Herr Präsident! Meine Damen und Herren! Lieber Kollege Scharf, diese Besonnenheit bei der Verabschiedung von Gesetzen hätte ich mir in der Vergangenheit von Ihnen gewünscht.
Ich denke nur an die ersten beiden Investitionserleichterungsgesetze und an Ihre eigenartige Vorgehensweise bei der Zurücknahme der Kommunalreformgesetze.
Verehrter Präsident! Meine Damen und Herren! Für meine Fraktion begrüße ich es, dass die Regierungserklärung von Minister Robra dem Landtag die Gelegenheit gibt, die Osterweiterung der Europäischen Union angemessen zu würdigen. Der 1. Mai 2004 ist zweifelsfrei ein Meilenstein in der Geschichte der Europäischen Union, ja ganz Europas, gewesen. Am vergangenen Samstag sind neue und stabile Brücken zu alten Nachbarn vollendet worden. Mit der Osterweiterung kehren Völker und Staaten, die seit langem Teil Europas sind, aber im Ergebnis des Zweiten Weltkriegs vier Jahrzehnte lang fest im Ostblock verankert waren, endgültig in die europäische Familie zurück.
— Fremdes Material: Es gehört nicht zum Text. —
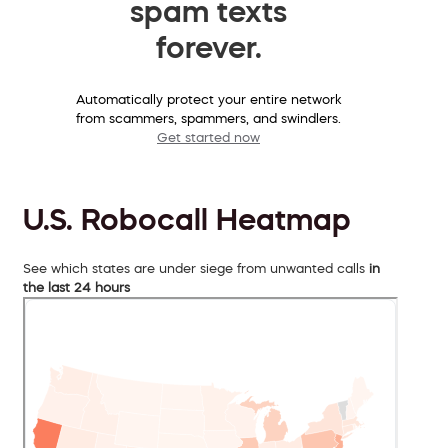
spam texts
forever.
Automatically protect your entire network
from scammers, spammers, and swindlers.
Get started now
U.S. Robocall Heatmap
See which states are under siege from unwanted calls
in
the last 24 hours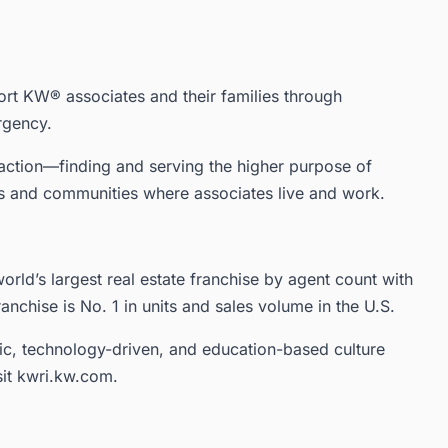
ort KW® associates and their families through
rgency.
in action—finding and serving the higher purpose of
rs and communities where associates live and work.
orld’s largest real estate franchise by agent count with
ranchise is No. 1 in units and sales volume in the U.S.
ic, technology-driven, and education-based culture
sit kwri.kw.com.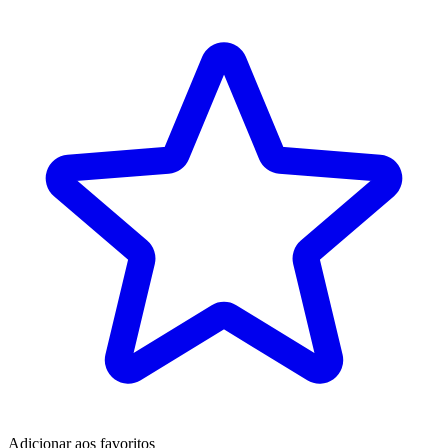
Adicionar aos favoritos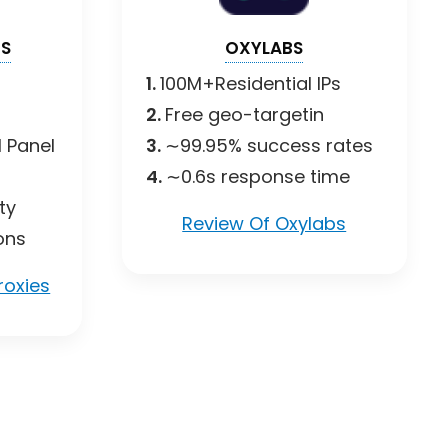
ES
OXYLABS
1.
100M+Residential IPs
2.
Free geo-targetin
 Panel
3.
∼99.95% success rates
4.
∼0.6s response time
ty
Review Of Oxylabs
ons
roxies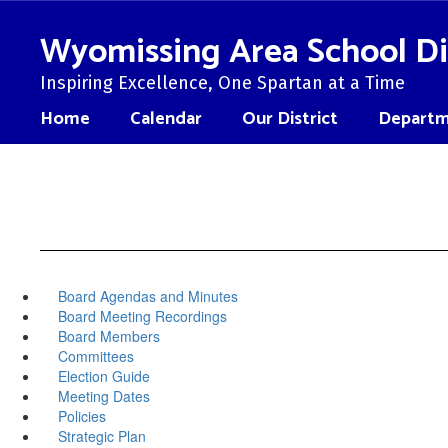
Skip
to
Wyomissing Area School Di
main
content
Inspiring Excellence, One Spartan at a Time
Home
Calendar
Our District
Departm
Board Agendas and Minutes
Board Meeting Recordings
Board Members
Committees
Election Guide
Meeting Dates
Policies
Strategic Plan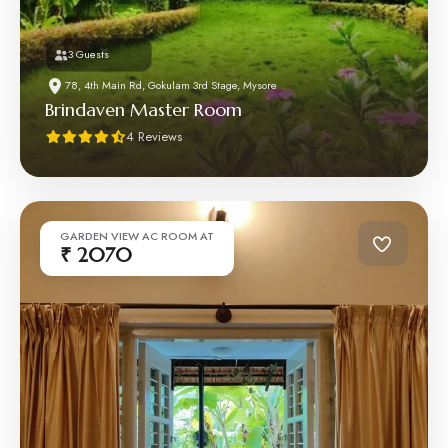
3 Guests
78, 4th Main Rd, Gokulam 3rd Stage, Mysore
Brindaven Master Room
4 Reviews
GARDEN VIEW AC ROOM AT
₹ 2070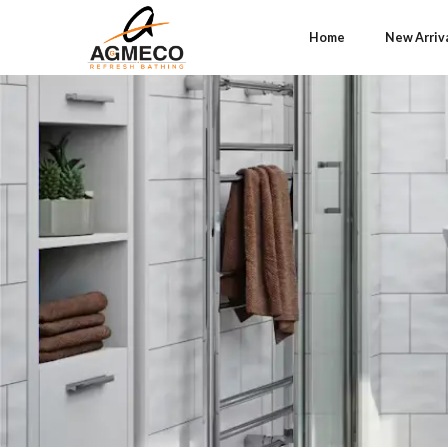
Home
New Arriv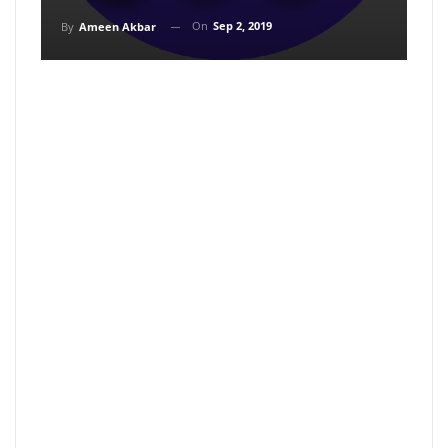
On
Sep 2, 2019
By
Ameen Akbar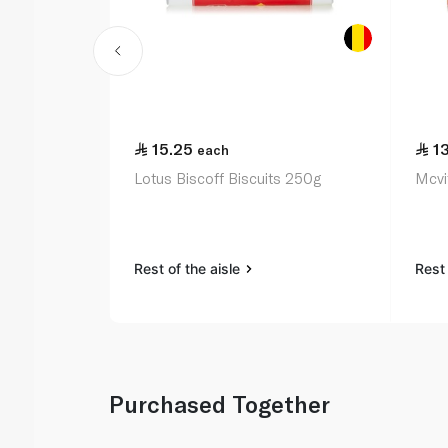
15.25
1
each
Lotus Biscoff Biscuits 250g
Mcvit
Rest of the aisle
Rest 
Purchased Together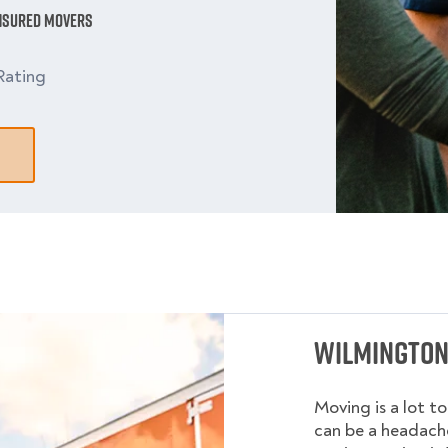
Insured Movers
Rating
Wilmington
Moving is a lot t
can be a headache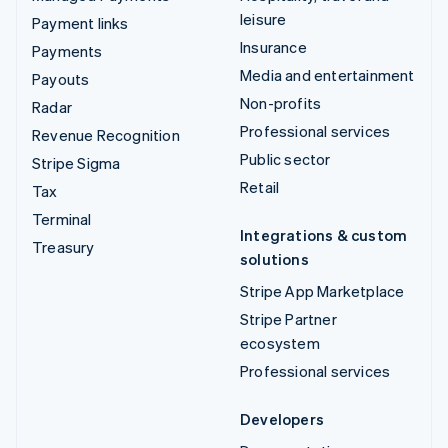
leisure
Payment links
Insurance
Payments
Media and entertainment
Payouts
Non-profits
Radar
Professional services
Revenue Recognition
Public sector
Stripe Sigma
Retail
Tax
Terminal
Integrations & custom
Treasury
solutions
Stripe App Marketplace
Stripe Partner
ecosystem
Professional services
Developers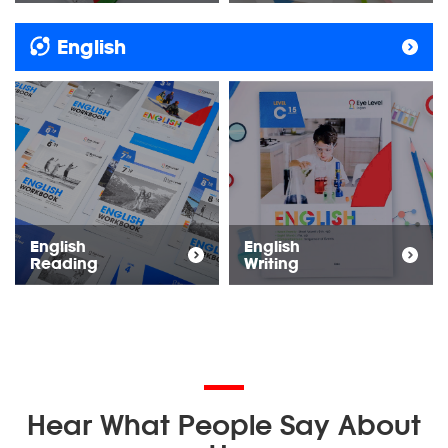
English
English
English
Reading
Writing
Hear What People Say About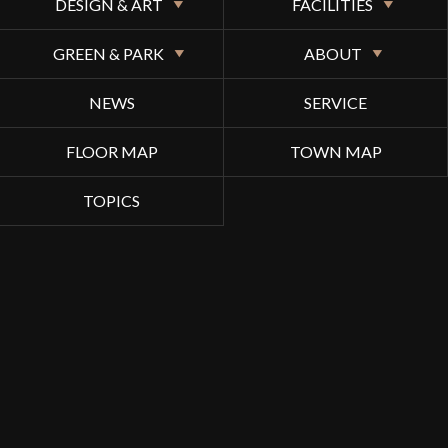
DESIGN & ART
FACILITIES
GREEN & PARK
ABOUT
NEWS
SERVICE
FLOOR MAP
TOWN MAP
TOPICS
War die Gründung der Europäischen Gemeinschaft eine Antwort auf die erste - von zwei Weltkriegen dominierte - Hälfte des vorigen Jahrhunderts, markiert der 1. Mai 2004 das Datum der endgültigen Überwindung der unnatürlichen Teilung Europas infolge des Zweiten Weltkrieges. Im Sinne von Willy Brandt ist nun auch auf europäischer Ebene zusammengewachsen, was zusammen gehört, erhält das friedliche Europa eine Stabilität, wie es sie in der Geschichte noch nie gegeben hat.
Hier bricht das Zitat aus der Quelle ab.